SOURCE PASSAGE:
= = = = =

It strikes me as strange that ardent religious devotees often act in ways that are less humane, caring, and loving than a regular person you’d meet on the street. The Mohammed cartoon riots are a good example of this, since normally people don’t kill or pillage if someone offends them.
So if an action wouldn’t be acceptable in everyday life, it certainly shouldn’t be acceptable in the name of religion. Spirituality should make us better human beings, not worse. Unfortunately, often the reverse is true.
I heartily agree with these comments by Valerie about a religion I’m well acquainted with, Radha Soami Satsang Beas (RSSB). Valerie and I were initiated into RSSB at the same time way back in 1971. She and I have arrived at a similar skepticism about whether years or decades of spiritual practice as instructed by the RSSB gurus lead initiates to become more humane humans.

= = = = =

THE DATA:
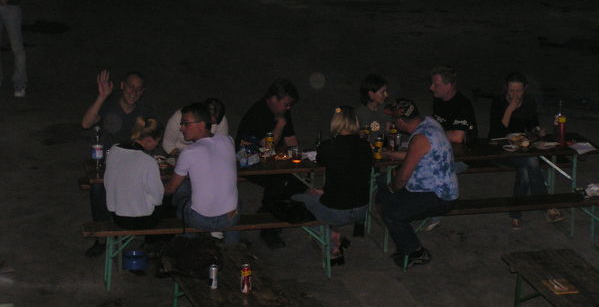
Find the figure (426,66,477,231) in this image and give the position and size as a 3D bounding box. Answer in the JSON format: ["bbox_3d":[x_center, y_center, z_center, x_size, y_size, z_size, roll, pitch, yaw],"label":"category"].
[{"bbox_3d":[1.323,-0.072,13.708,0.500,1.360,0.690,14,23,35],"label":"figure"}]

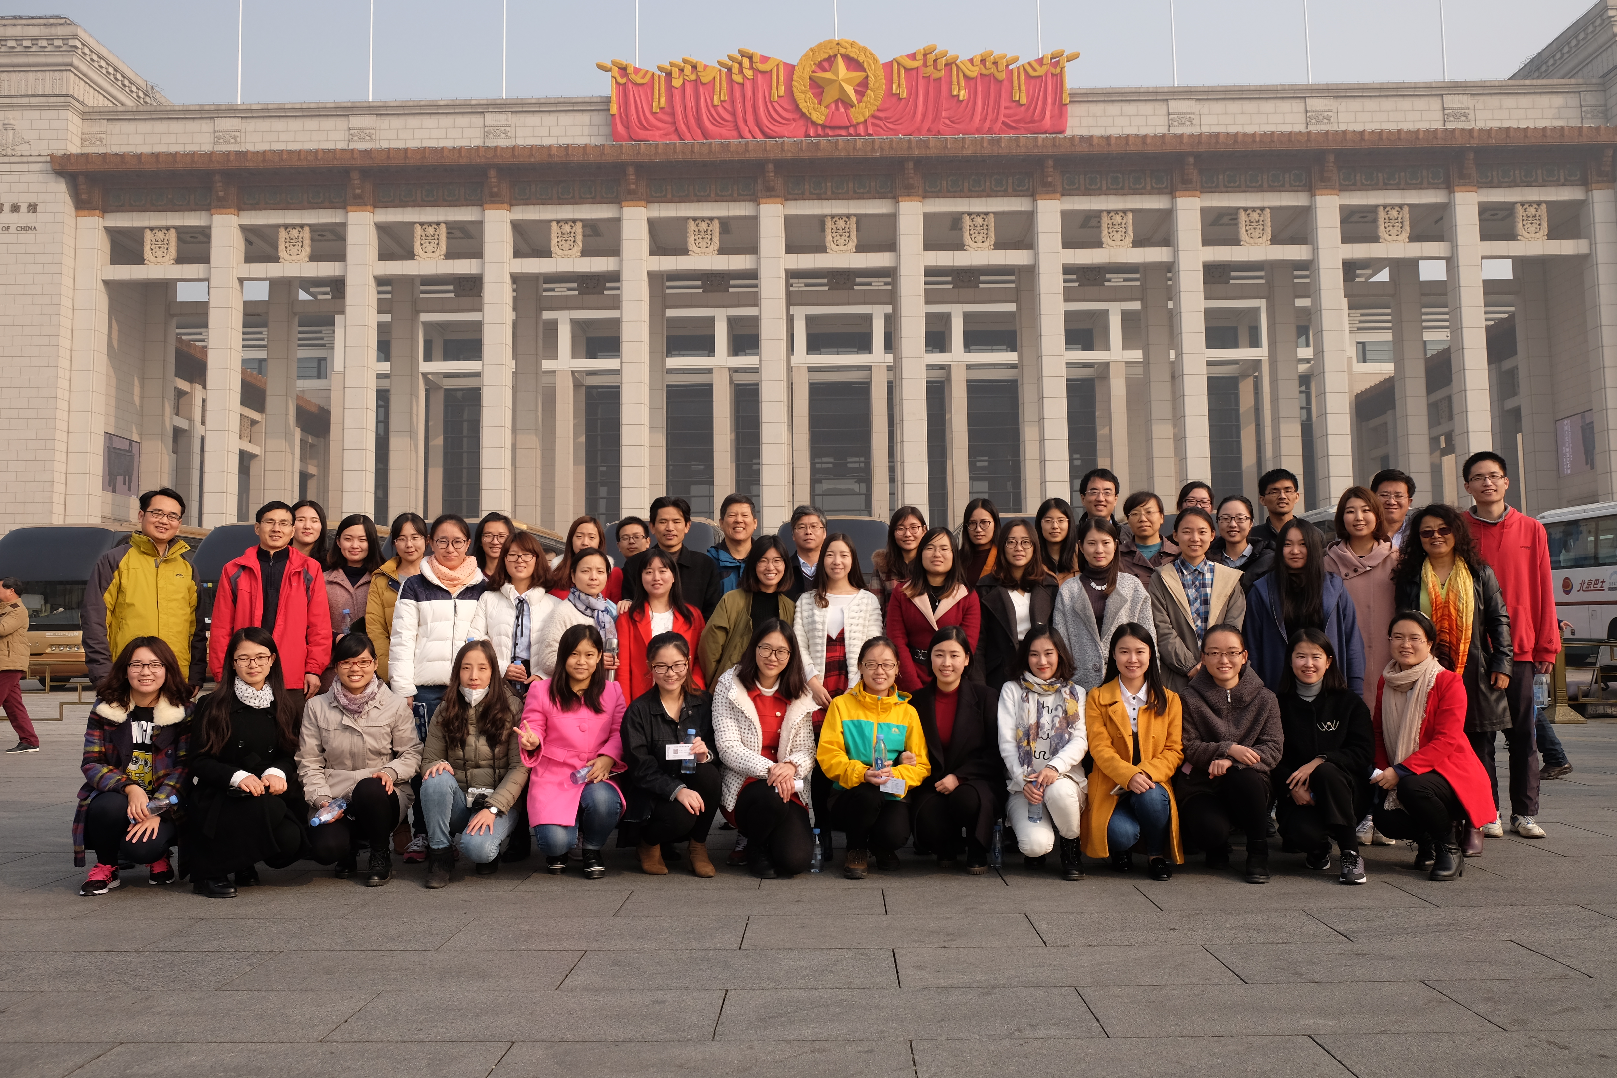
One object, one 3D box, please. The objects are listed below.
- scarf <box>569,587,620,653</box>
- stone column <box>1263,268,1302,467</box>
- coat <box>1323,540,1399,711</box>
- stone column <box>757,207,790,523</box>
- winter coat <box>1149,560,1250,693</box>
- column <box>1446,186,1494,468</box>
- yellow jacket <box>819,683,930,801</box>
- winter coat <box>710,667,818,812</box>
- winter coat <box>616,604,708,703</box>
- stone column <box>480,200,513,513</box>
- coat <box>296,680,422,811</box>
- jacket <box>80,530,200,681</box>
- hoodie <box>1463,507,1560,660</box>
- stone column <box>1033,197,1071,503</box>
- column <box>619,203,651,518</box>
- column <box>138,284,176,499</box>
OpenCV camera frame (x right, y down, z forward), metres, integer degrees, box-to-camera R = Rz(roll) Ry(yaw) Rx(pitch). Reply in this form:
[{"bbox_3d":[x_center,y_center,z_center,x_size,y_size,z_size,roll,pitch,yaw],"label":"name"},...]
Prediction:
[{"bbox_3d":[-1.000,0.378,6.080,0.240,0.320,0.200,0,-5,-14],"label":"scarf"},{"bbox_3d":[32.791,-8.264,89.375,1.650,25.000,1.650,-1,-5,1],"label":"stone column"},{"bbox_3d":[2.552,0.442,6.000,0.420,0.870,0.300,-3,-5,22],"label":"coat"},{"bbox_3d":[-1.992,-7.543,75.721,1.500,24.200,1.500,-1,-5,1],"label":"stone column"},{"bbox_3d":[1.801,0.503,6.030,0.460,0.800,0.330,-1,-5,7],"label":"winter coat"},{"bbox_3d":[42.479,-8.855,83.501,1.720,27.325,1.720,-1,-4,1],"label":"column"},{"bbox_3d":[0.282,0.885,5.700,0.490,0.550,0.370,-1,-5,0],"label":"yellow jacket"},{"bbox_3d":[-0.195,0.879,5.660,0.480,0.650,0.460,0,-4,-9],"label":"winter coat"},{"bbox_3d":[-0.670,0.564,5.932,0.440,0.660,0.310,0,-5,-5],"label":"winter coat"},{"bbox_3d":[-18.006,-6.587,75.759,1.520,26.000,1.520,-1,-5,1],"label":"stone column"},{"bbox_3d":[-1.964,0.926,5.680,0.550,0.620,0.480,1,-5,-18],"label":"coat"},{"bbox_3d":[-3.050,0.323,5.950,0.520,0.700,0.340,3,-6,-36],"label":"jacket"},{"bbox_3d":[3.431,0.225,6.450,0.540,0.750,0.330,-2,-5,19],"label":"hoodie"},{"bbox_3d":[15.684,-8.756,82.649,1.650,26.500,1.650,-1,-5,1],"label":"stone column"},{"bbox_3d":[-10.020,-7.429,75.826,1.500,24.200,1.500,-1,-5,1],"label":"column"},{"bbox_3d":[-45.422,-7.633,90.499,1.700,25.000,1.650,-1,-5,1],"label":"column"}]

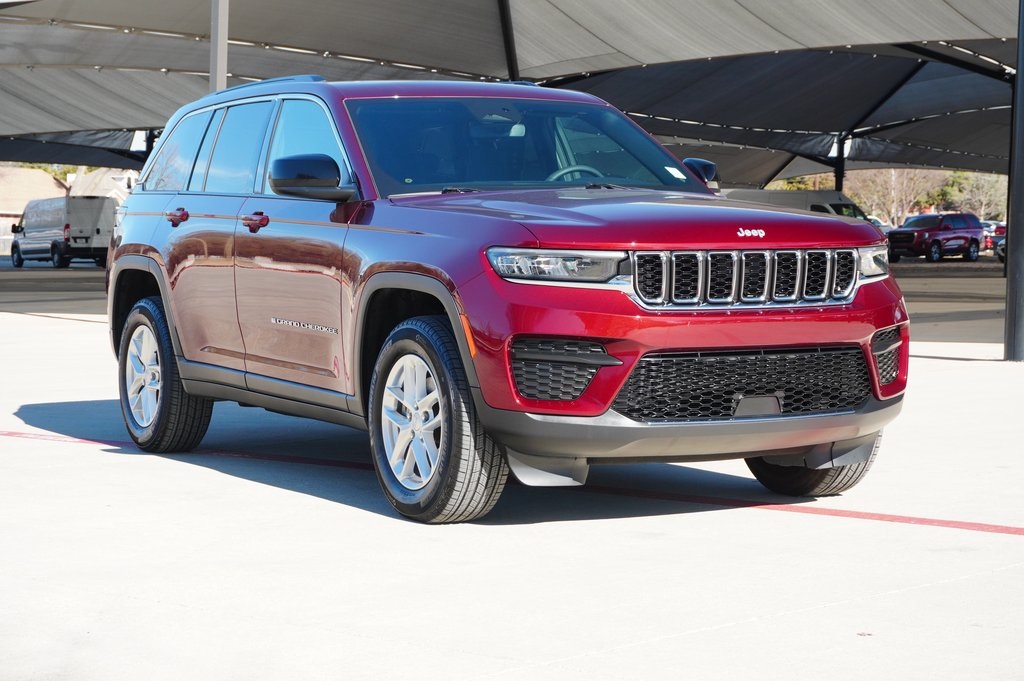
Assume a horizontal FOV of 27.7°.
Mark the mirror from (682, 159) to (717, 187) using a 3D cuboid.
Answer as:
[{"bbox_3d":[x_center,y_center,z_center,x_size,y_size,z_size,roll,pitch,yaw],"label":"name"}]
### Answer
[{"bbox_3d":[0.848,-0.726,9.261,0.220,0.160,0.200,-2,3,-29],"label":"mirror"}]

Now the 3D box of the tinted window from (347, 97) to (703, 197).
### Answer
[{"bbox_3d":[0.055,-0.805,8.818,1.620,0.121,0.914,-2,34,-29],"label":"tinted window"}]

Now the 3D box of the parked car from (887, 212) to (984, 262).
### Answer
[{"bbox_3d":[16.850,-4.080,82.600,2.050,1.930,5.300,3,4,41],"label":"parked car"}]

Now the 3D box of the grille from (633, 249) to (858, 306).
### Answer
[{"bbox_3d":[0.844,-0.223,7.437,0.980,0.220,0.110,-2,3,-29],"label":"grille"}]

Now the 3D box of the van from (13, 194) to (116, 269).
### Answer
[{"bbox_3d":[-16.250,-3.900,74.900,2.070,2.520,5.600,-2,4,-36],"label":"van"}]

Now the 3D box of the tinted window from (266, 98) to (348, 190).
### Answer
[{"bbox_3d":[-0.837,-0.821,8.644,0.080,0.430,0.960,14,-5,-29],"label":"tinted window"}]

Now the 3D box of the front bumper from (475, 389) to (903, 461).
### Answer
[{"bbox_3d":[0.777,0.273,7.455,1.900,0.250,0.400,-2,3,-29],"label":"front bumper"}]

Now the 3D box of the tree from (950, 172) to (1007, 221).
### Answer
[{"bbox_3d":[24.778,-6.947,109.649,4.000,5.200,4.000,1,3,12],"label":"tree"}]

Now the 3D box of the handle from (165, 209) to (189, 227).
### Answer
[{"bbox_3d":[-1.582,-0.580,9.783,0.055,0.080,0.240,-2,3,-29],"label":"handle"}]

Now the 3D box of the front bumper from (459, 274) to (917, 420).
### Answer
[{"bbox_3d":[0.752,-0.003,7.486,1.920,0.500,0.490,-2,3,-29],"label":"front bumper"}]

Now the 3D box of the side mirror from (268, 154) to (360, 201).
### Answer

= = = = =

QUESTIONS TO ANSWER:
a) Do these statements agree with the passage on religious devotion? (i) The writer and Valerie were initiated into RSSB in the same year. (ii) The passage holds that, in practice, spirituality usually makes people better. (iii) The Mohammed cartoon riots are given as an example. Answer yes or no for each, quoting the words that decide it.
b) Write out the passage on religious devotion, starting with "It strikes me" and going on through "more humane humans.".
The records have nothing to do with any of this.

ANSWERS BY TASK:
a)
(i) Yes: "Valerie and I were initiated into RSSB at the same time way back in 1971."
(ii) No: "Unfortunately, often the reverse is true."
(iii) Yes: "The Mohammed cartoon riots are a good example of this"

b)
It strikes me as strange that ardent religious devotees often act in ways that are less humane, caring, and loving than a regular person you’d meet on the street. The Mohammed cartoon riots are a good example of this, since normally people don’t kill or pillage if someone offends them.
So if an action wouldn’t be acceptable in everyday life, it certainly shouldn’t be acceptable in the name of religion. Spirituality should make us better human beings, not worse. Unfortunately, often the reverse is true.
I heartily agree with these comments by Valerie about a religion I’m well acquainted with, Radha Soami Satsang Beas (RSSB). Valerie and I were initiated into RSSB at the same time way back in 1971. She and I have arrived at a similar skepticism about whether years or decades of spiritual practice as instructed by the RSSB gurus lead initiates to become more humane humans.